## EXERCISE MATERIAL
───

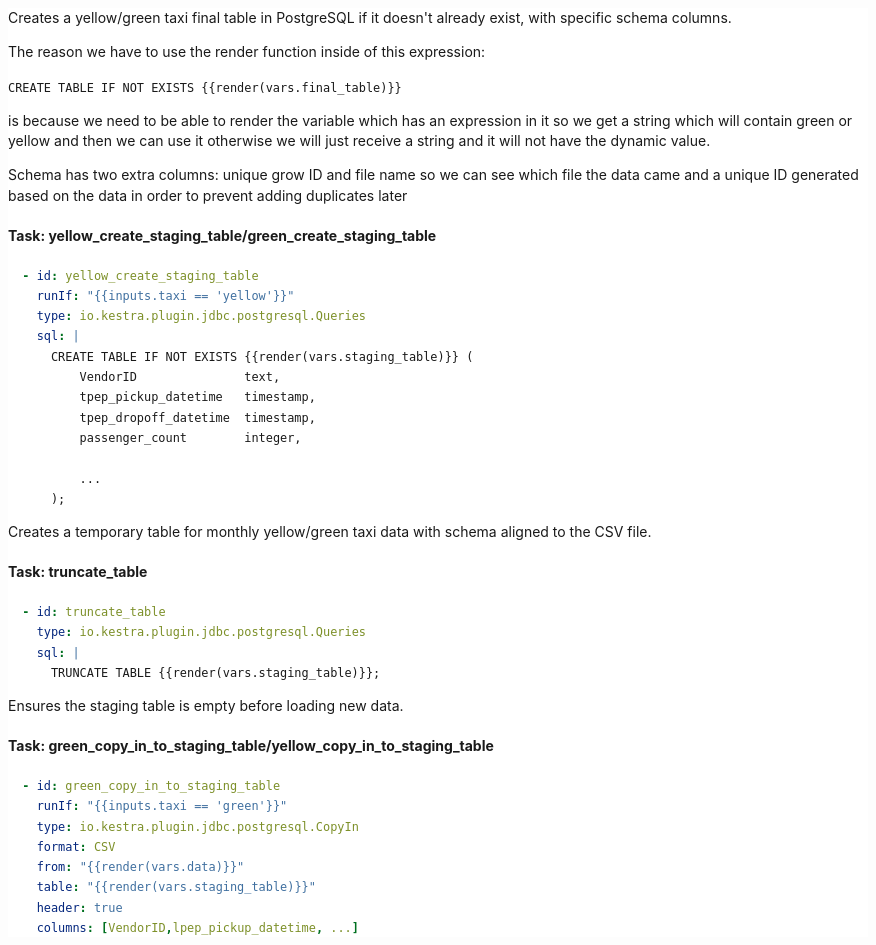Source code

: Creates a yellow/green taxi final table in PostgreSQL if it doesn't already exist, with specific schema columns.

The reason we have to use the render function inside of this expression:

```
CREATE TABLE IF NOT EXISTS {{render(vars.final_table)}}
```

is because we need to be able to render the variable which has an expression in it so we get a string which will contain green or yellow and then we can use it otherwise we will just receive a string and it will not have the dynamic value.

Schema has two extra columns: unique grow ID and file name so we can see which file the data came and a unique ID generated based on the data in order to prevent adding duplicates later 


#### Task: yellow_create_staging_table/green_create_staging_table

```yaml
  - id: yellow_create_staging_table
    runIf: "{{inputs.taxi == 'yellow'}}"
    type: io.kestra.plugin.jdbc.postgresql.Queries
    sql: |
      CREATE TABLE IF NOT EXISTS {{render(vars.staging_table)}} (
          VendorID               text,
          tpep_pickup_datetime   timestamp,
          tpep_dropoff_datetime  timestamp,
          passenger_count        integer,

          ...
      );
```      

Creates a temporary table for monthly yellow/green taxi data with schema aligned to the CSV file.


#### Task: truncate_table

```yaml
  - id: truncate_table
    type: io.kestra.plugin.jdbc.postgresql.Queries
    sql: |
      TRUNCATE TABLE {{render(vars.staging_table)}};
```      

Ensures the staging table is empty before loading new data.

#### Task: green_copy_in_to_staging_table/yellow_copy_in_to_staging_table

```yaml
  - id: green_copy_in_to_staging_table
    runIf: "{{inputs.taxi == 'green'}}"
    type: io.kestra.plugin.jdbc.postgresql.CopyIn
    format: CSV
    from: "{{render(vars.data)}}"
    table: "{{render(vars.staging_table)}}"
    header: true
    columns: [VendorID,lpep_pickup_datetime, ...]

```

───

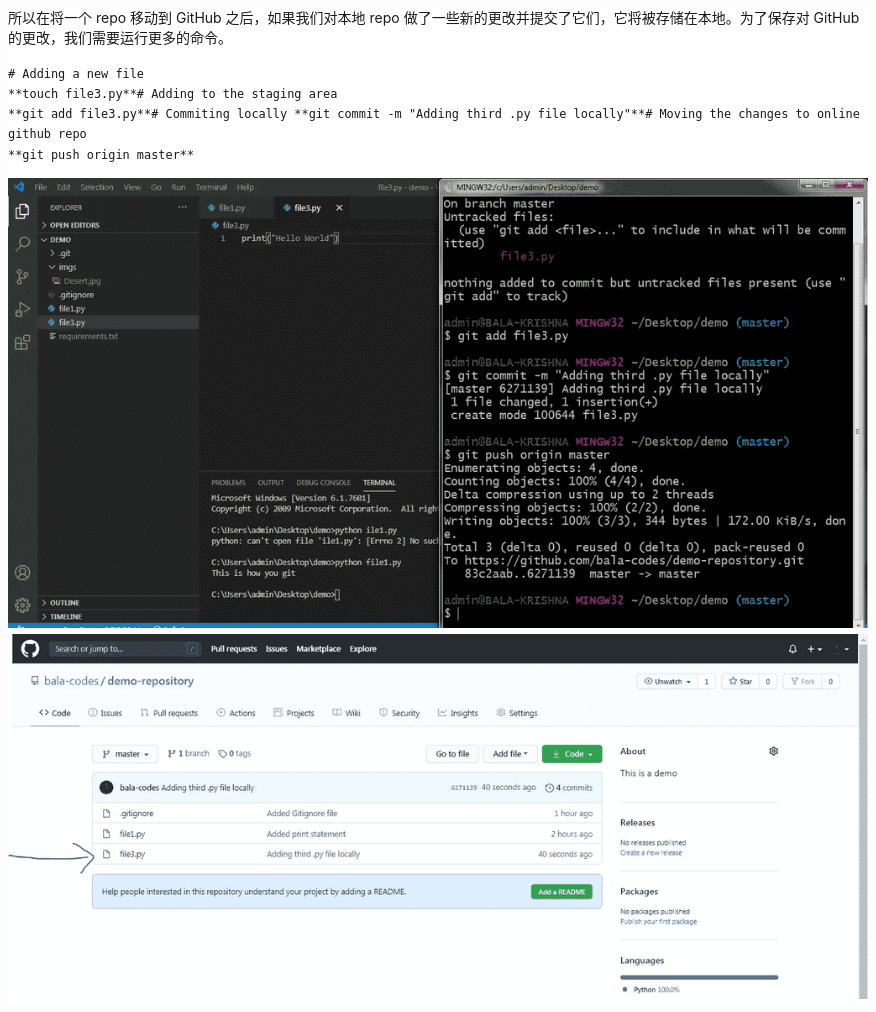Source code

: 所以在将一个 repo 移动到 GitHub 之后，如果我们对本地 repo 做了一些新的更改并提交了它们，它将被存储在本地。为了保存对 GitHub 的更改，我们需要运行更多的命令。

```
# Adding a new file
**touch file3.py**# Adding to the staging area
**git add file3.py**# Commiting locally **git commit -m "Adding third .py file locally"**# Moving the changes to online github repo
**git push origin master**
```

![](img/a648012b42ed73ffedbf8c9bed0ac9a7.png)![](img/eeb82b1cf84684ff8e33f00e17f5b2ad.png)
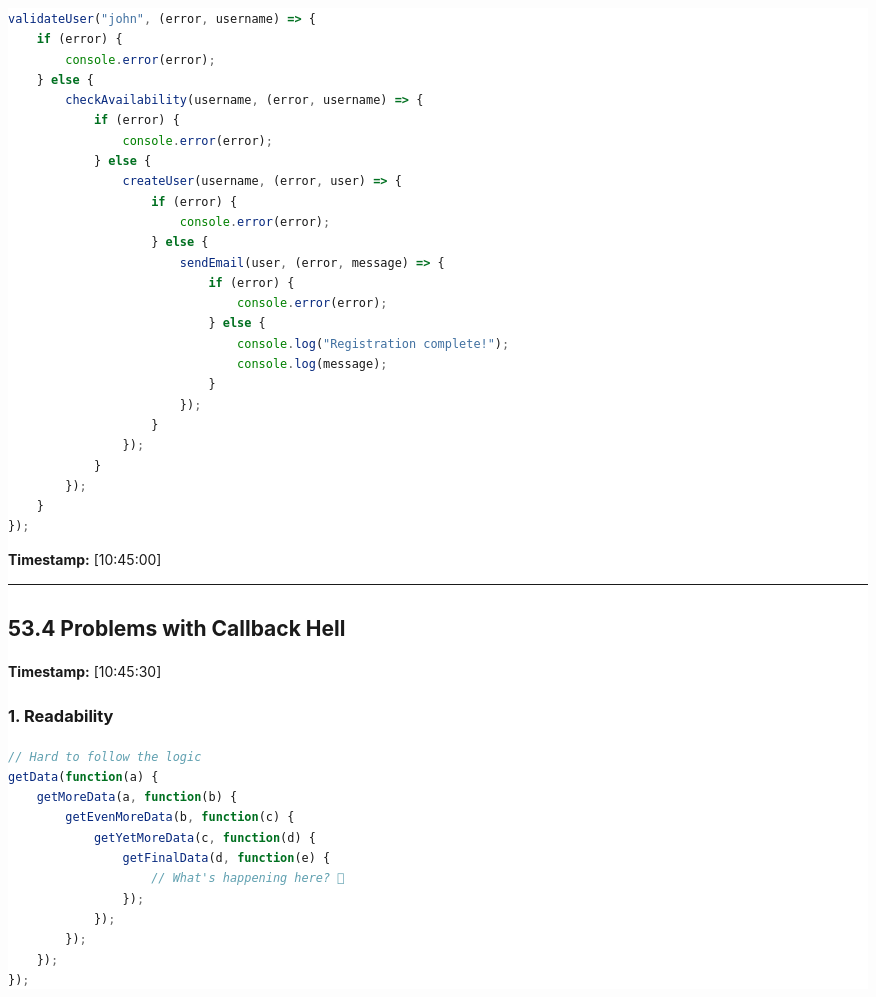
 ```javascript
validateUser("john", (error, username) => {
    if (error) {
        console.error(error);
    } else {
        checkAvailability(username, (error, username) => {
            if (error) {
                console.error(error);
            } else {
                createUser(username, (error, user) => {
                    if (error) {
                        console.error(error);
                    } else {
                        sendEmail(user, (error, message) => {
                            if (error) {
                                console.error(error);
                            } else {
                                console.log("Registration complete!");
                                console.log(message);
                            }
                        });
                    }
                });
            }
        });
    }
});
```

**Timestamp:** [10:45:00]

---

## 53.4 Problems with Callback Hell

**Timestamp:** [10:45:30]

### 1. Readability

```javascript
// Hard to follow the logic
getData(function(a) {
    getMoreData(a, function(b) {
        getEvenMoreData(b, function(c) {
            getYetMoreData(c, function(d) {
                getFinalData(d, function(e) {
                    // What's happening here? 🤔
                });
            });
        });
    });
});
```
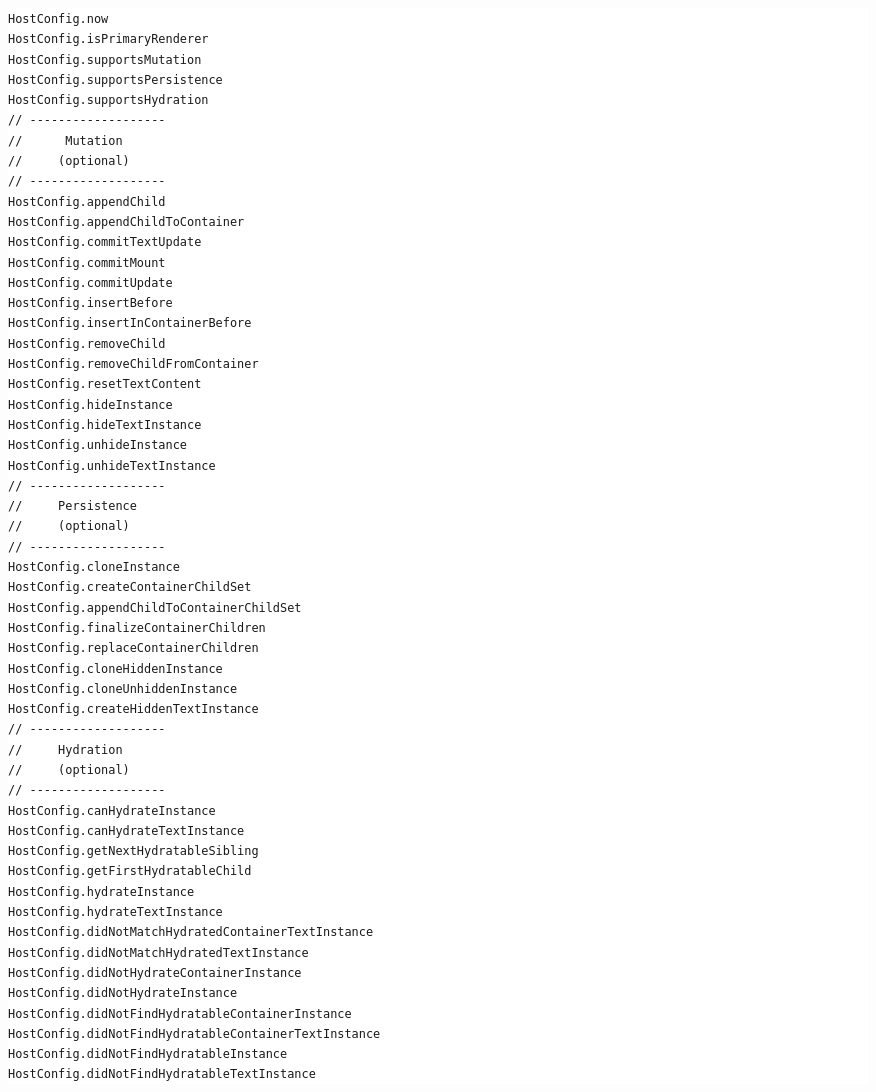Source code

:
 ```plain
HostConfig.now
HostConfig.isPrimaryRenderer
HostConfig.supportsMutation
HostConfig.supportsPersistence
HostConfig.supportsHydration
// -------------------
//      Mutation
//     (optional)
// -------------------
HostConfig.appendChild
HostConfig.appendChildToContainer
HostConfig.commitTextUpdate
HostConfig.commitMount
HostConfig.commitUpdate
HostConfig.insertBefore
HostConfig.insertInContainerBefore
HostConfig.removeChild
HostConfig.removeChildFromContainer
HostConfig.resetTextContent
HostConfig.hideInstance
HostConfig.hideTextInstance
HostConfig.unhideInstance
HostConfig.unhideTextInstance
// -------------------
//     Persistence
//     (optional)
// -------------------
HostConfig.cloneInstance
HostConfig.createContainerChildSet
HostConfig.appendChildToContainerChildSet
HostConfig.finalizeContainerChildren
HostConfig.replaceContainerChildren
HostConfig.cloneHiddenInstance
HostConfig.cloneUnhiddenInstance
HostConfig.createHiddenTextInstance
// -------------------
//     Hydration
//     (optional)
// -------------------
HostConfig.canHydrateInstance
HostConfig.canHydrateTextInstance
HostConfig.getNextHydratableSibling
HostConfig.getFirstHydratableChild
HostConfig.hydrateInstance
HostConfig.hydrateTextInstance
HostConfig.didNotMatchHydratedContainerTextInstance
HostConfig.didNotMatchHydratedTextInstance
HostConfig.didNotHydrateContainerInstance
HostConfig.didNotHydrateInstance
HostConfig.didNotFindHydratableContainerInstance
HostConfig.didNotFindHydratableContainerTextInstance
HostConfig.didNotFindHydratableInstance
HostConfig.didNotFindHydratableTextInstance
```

───

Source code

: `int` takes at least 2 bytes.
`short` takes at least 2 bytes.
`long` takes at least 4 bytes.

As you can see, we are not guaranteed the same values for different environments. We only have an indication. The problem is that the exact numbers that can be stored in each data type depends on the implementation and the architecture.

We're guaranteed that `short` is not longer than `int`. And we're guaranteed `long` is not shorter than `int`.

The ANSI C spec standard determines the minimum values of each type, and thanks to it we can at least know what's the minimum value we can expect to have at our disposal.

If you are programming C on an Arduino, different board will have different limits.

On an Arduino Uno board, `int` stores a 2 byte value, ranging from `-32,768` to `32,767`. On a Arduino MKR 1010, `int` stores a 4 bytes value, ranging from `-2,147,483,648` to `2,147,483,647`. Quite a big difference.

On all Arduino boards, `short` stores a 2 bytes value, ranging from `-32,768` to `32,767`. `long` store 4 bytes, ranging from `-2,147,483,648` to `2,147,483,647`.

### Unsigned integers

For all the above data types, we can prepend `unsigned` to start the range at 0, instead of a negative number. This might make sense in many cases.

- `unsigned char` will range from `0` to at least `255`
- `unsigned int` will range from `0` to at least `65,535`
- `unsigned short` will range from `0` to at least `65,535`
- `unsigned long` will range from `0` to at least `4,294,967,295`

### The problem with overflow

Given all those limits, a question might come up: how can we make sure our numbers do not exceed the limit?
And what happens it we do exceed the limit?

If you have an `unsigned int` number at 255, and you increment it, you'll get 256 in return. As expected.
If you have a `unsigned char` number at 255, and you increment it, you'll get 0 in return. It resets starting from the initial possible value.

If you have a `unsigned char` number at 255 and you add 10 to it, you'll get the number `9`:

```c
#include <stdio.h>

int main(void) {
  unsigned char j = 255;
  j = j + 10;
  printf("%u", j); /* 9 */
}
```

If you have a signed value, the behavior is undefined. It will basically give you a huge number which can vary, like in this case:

───

## TASK OBJECTIVE
From the entries above, copy every line where the word "increment" shows up.

## SOLUTION TO THE PROBLEM
If you have an `unsigned int` number at 255, and you increment it, you'll get 256 in return. As expected.
If you have a `unsigned char` number at 255, and you increment it, you'll get 0 in return. It resets starting from the initial possible value.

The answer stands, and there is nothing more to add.